Evolutionary geneticist recognised as world leader
Prof Terry Robinson, a zoologist from Stellenbosch University searching for genetic clues about the most primitive of African mammals, the Afrotheria, has been awarded an A2 rating from the National Research Foundation (NRF) which recognises him as a world class scientist in his field.
A-rated scientists are unequivocally accepted by their peers as world leaders in their fields of interest. Individuals are primarily evaluated on the high quality of their research outputs of the past eight years. The evaluation is done by national and international peers, and reviewers who are requested to critically scrutinise the completed research.
Prof Robinson is the fourteenth SU researcher to receive this honour from his peers in recent years.
Prof Robinson works in the fields of evolutionary genetics and aspects of chromosome biology such as molecular cytogenetics, systematics and phylogenomics. He uses technical advances in contemporary flow cytometry and data from the human and other sequenced genomes in his work.
His research group in the SU Department of Botany and Zoology explores question about the early evolution and relationship of Afrotheria, ancestral features of their genomic architecture, and the phylogenetic interpretation of chromosomal characters. Afrotheria contains six orders of mammals of probable African origin that lie at the root of the eutherian or placental mammal evolutionary tree.
“We are searching for clues about the common ancestor of mammals such the aardvark, elephant, golden mole and elephant shrew,” Prof Robinson said in explaining his work on the genome structure of mammals originating from Africa. “I want to find out just how the genetic material contained within these animals has been reshuffled in the evolutionary past, how species evolved, and how these animals are related to one another.”
Aspects of this research, which was initially funded by the Wellcome Trust, is done in collaboration with scientists at Cambridge University, the University of California, the University of Barcelona, the Australian National University, Canberra, and the Institute of Cytology and Genetics of the Russian Academy of Sciences.
Prof Robinson received his doctorate in 1981 from the University of Pretoria, after which he did postdoctoral work at the University of Texas MD Anderson Cancer and Tumor Research Institute and the Institute for Molecular Genetics, Baylor College of Medicine, both in Houston. He returned to South Africa to work as professor at the University of Pretoria (UP) and to establish a comprehensive molecular programme in its Department of Zoology.

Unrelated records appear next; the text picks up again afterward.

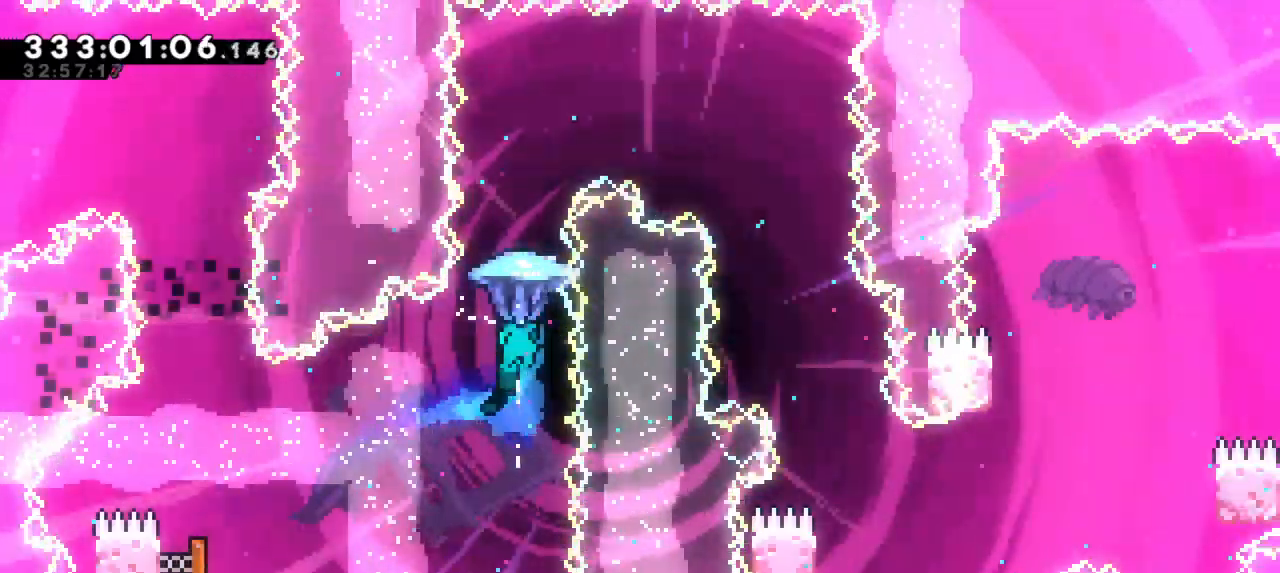
{"keys": ["grab", "right"], "events": [[133, "right", "down"]]}
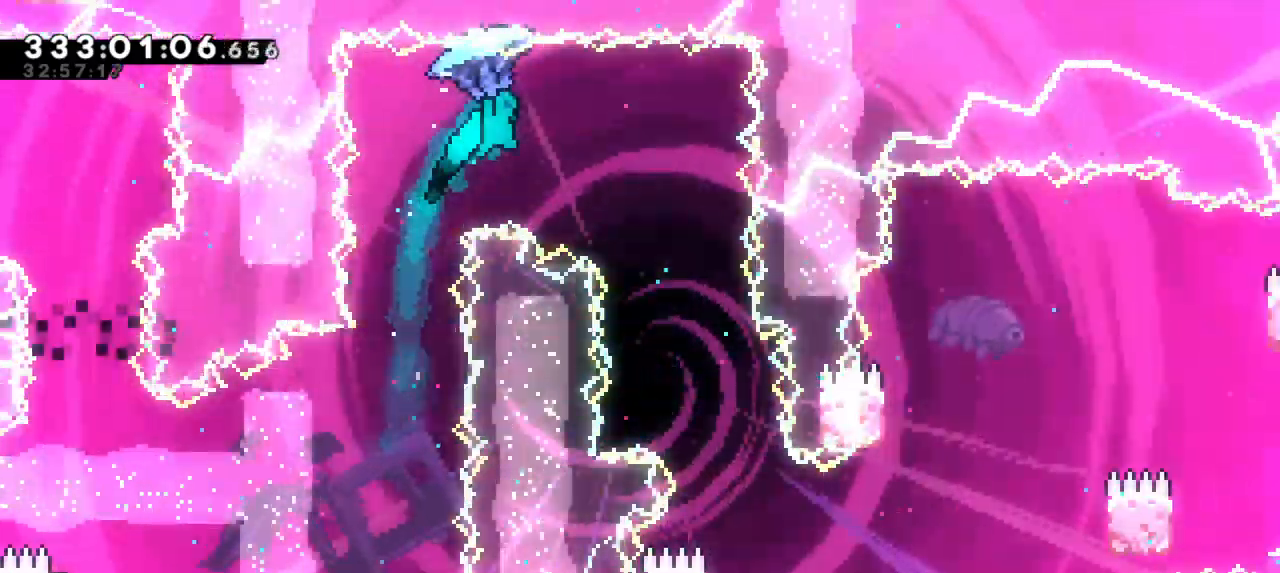
{"keys": ["grab"], "events": [[133, "right", "up"]]}
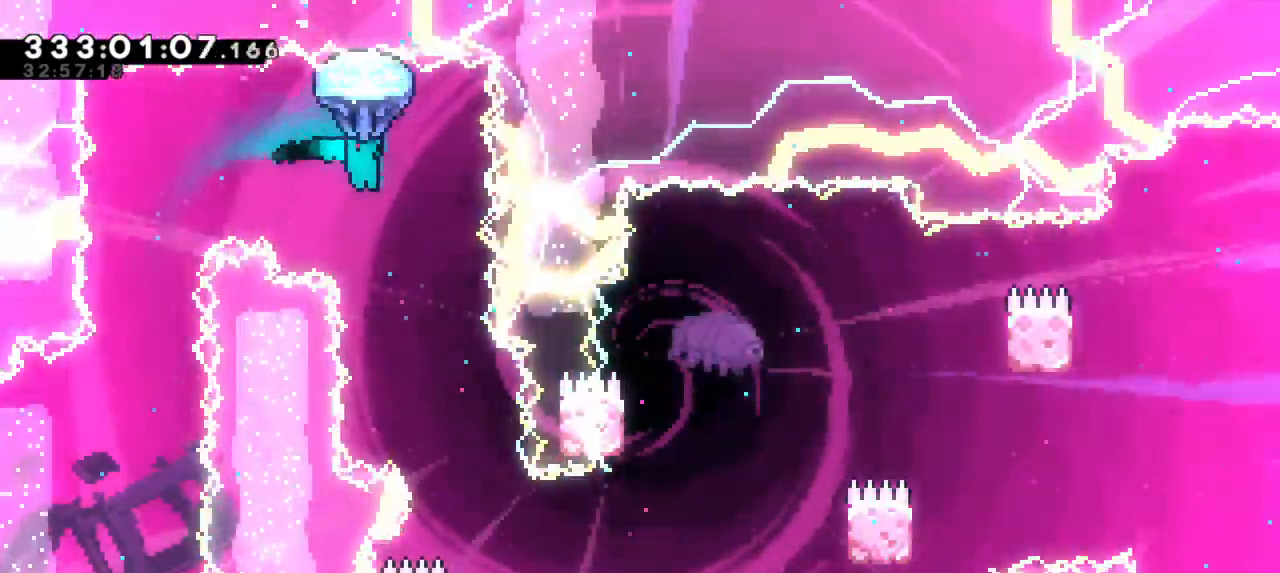
{"keys": ["grab"], "events": [[316, "right", "down"], [450, "right", "up"]]}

Since moving to Stellenbosch University in late 1999 he has concentrated almost exclusively on evolutionary genetics, and in particular on developments in comparative genomics.
He has twice received the Rectors Award for Research Excellence from Stellenbosch University, and was last year a recipient of the University of Pretoria’s (UP) Centenary Research Medal awarded to the top researchers produced by UP over the past 100 years. In 2003 Prof Robinson was also honoured with the Zoological Society of Southern Africa’s Gold Medal for his contributions to zoology in South Africa.
He is a regular guest speaker at international conferences, has published over 140 scientific papers and book chapters, and is on the editorial boards of several major international journals. His research attracts high calibre postdoctoral fellows and students.
Prof Robinson serves on the Afrotherian IUCN Specialist Group, is a founder member of the Executive Committee of the World Lagomorph Society, and has functioned in different capacities on NRF review committees. He is a Fellow of the Royal Society of South Africa, a Visiting Fellow at St Edmund’s College, Cambridge, and a member of the Academy of Science of South Africa.